◆ Set exercise 1 ◆
Retype the part of the SurtGIS architecture page below, starting with "This page explains" and going on through "all, keep reading.".
◆ Set exercise 2 ◆
Name every crate directory that appears in the workspace tree on the SurtGIS architecture page below.

Keyboard shortcuts

Press or to navigate between chapters

Press S or / to search in the book

Press ? to show this help

Press Esc to hide this help

Architecture

This page explains why SurtGIS is structured the way it is. If you want to learn what flags to pass, you’re in the wrong section — try CLI reference. If you want to know why --streaming exists at all, keep reading.

Workspace layout

SurtGIS is a Cargo workspace of ten crates:

surtgis/
├── crates/core           # Raster<T>, GeoTransform, CRS, GeoTIFF I/O, streaming, mosaic, vector
├── crates/algorithms     # 250+ public functions across 10 modules
├── crates/parallel       # Rayon-based strategies, maybe_rayon compile-time switch
├── crates/cli            # 19 top-level subcommands, binary `surtgis`
├── crates/cloud          # COG reader, STAC client, bbox reprojection, s3:// normalisation
├── crates/wasm           # WebAssembly bindings (~17% of algorithms currently)

◆ Given records ◆

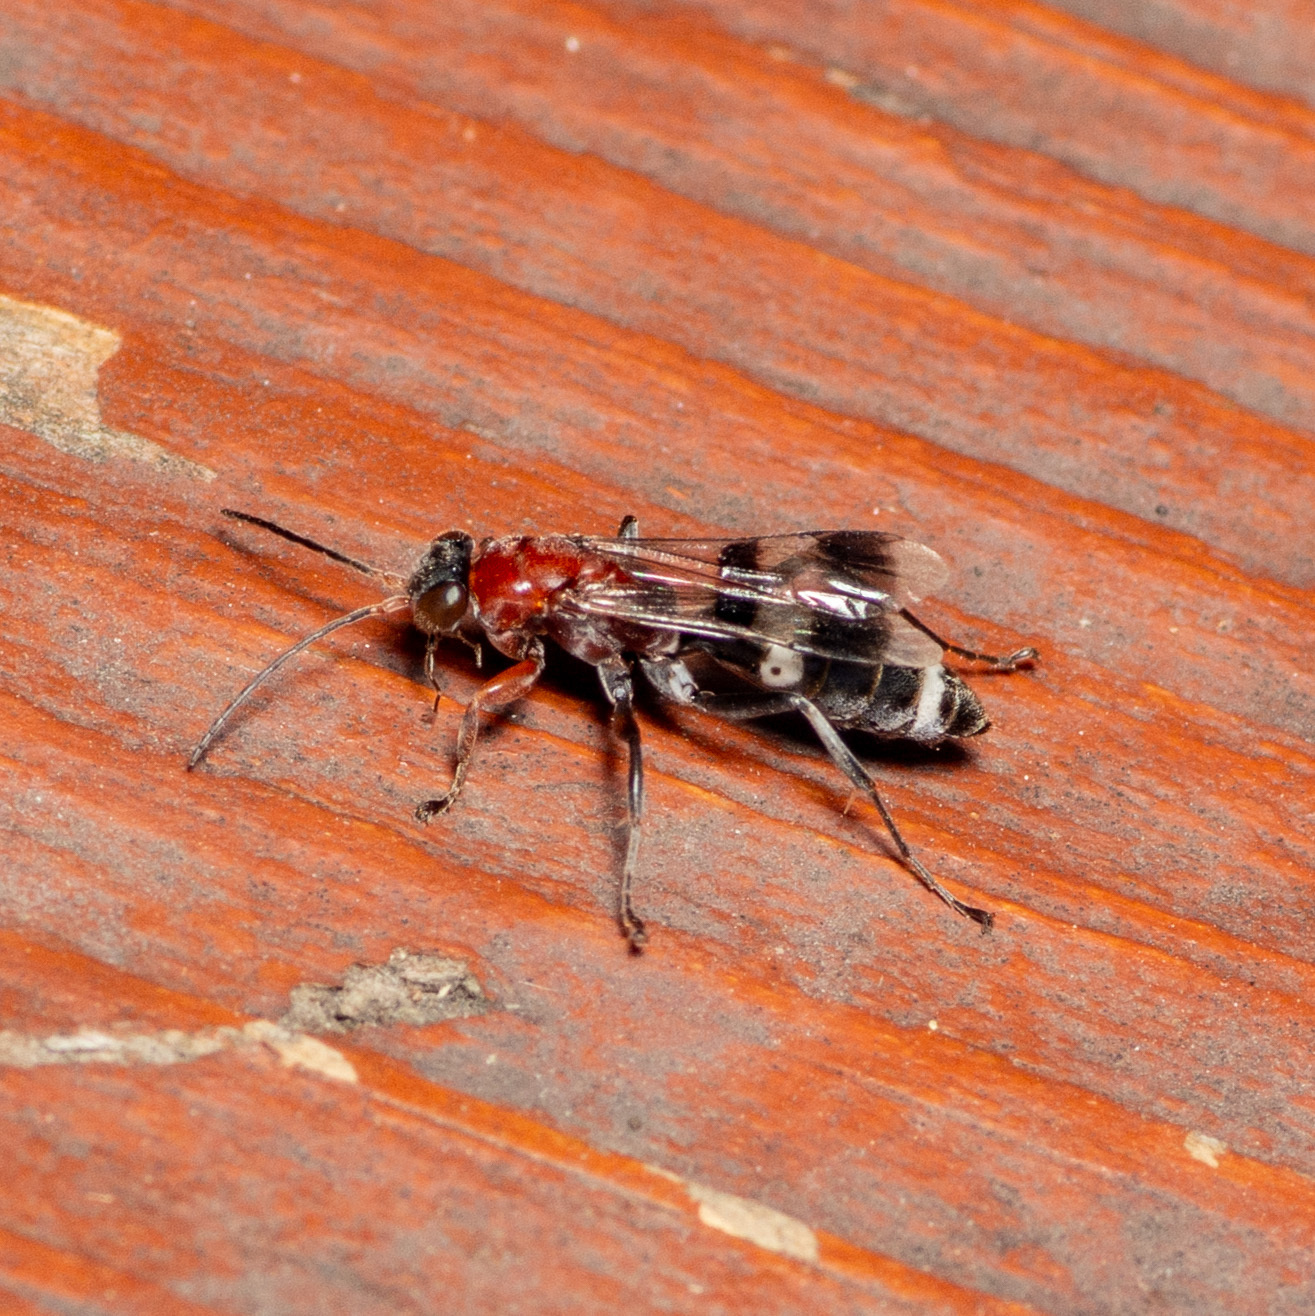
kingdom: Animalia
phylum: Arthropoda
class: Insecta
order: Hymenoptera
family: Pompilidae
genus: Epipompilus
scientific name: Epipompilus aztecus
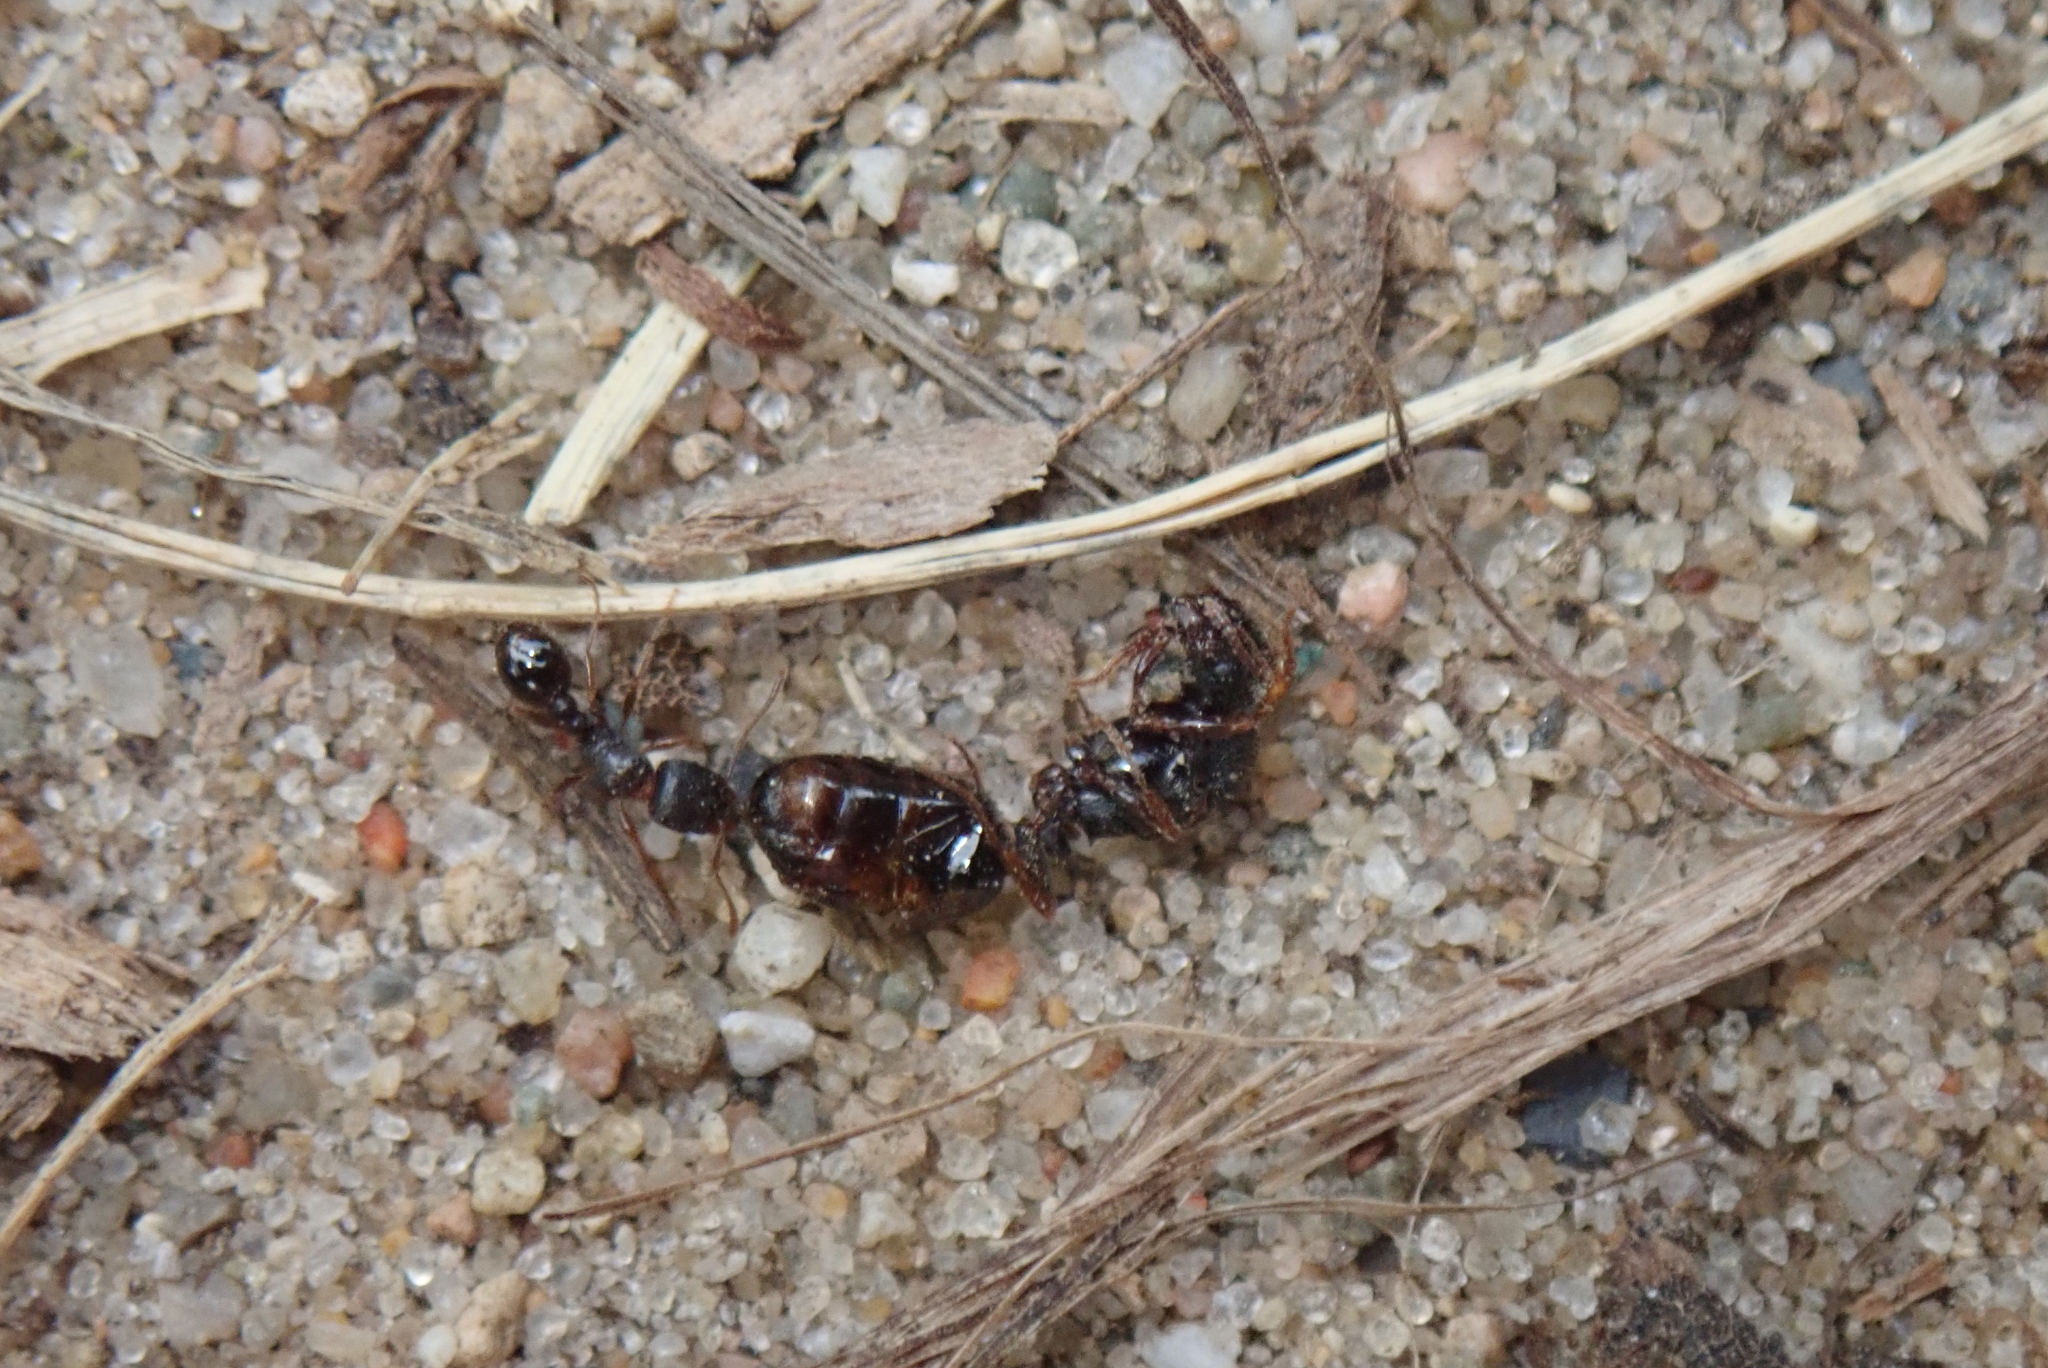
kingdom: Animalia
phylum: Arthropoda
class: Insecta
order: Hymenoptera
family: Formicidae
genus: Tetramorium
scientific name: Tetramorium immigrans
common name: Pavement ant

◆ Exercise result 1 ◆
This page explains why SurtGIS is structured the way it is. If you want to learn what flags to pass, you’re in the wrong section — try CLI reference. If you want to know why --streaming exists at all, keep reading.

◆ Exercise result 2 ◆
crates/core, crates/algorithms, crates/parallel, crates/cli, crates/cloud, crates/wasm